Leistungsfähigere Batterien sind das Forschungsfeld von Tadhg Kennedy, Dozent für Umwelttechnologie an der Fakultät für Chemie der Universität Limerick. An über 150 Teststationen prüft er mit Studenten neue Materialien und Komponenten, um unter anderem die Grafit-Anode einer Lithium-Ionen-Batterie zu ersetzen.

Silizium und Germanium seien zwei Materialien, die vielversprechend erscheinen, sagt er. Im Verbund mit 15 Forschungseinrichtungen aus ganz Europa arbeitet Kennedy mit seinen Kollegen federführend auch an einem Projekt, das Fahrzeugbatterien deutlich leistungsfähiger und günstiger machen soll.

Zukunftsweisende Studiengänge

Am LERO-Institut, einer Einrichtung der Universität Limerick mit Fokus Software-Forschung, arbeiten Experten unter anderem an leistungsfähigeren Sensoren und Algorithmen, um das autonome Fahren voranzubringen. „Aber diese Technologien haben oft viele Einsatzmöglichkeiten“, sagt Joe Gibbs, Geschäftsführer des Instituts. Landwirtschaftsmaschinen und Logistik sind zwei solche Bereiche.

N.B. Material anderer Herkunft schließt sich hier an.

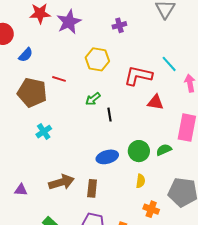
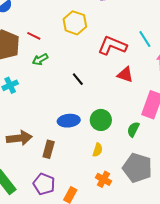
green arrow: (93, 99) -> (40, 59), moved
black line: (109, 115) -> (78, 79), turned -40
green semicircle: (164, 150) -> (133, 129), moved, turned -49

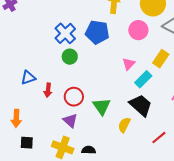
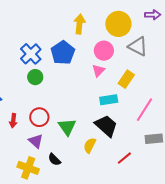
blue pentagon: (97, 32) -> (63, 53), turned 30
pink triangle: (129, 64) -> (98, 71), moved
cyan rectangle: (143, 79) -> (109, 100), turned 36
red arrow: (48, 90) -> (13, 121), moved
black semicircle: (89, 150) -> (54, 160), moved, turned -136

Eng arbeiten die Universitäten regelmäßig mit Unternehmen zusammen, um neue Studiengänge zu entwickeln. Angeregt durch das Interesse einer Handvoll Firmen bietet die Uni Limerick neu einen Abschluss in künstlicher Intelligenz und maschinellem Lernen an, zu dem auch ein achtmonatiges Praktikum bei einem der Konzerne gehört. „Da versuchen wir eine enge Kooperation zwischen Hochschulen, Unternehmen und Regierung“, sagt O’Hara.

Zunehmend knüpft das Land damit doch an eine gewisse automobile Tradition an. Denn vor über 70 Jahren war die Insel der erste Standort außerhalb Deutschlands, an dem ein VW Käfer zusammengebaut wurde. Das allererste dieser Modelle, zur Qualitätsinspektion nach Deutschland zurückgeschickt, steht bis heute in Wolfsburg.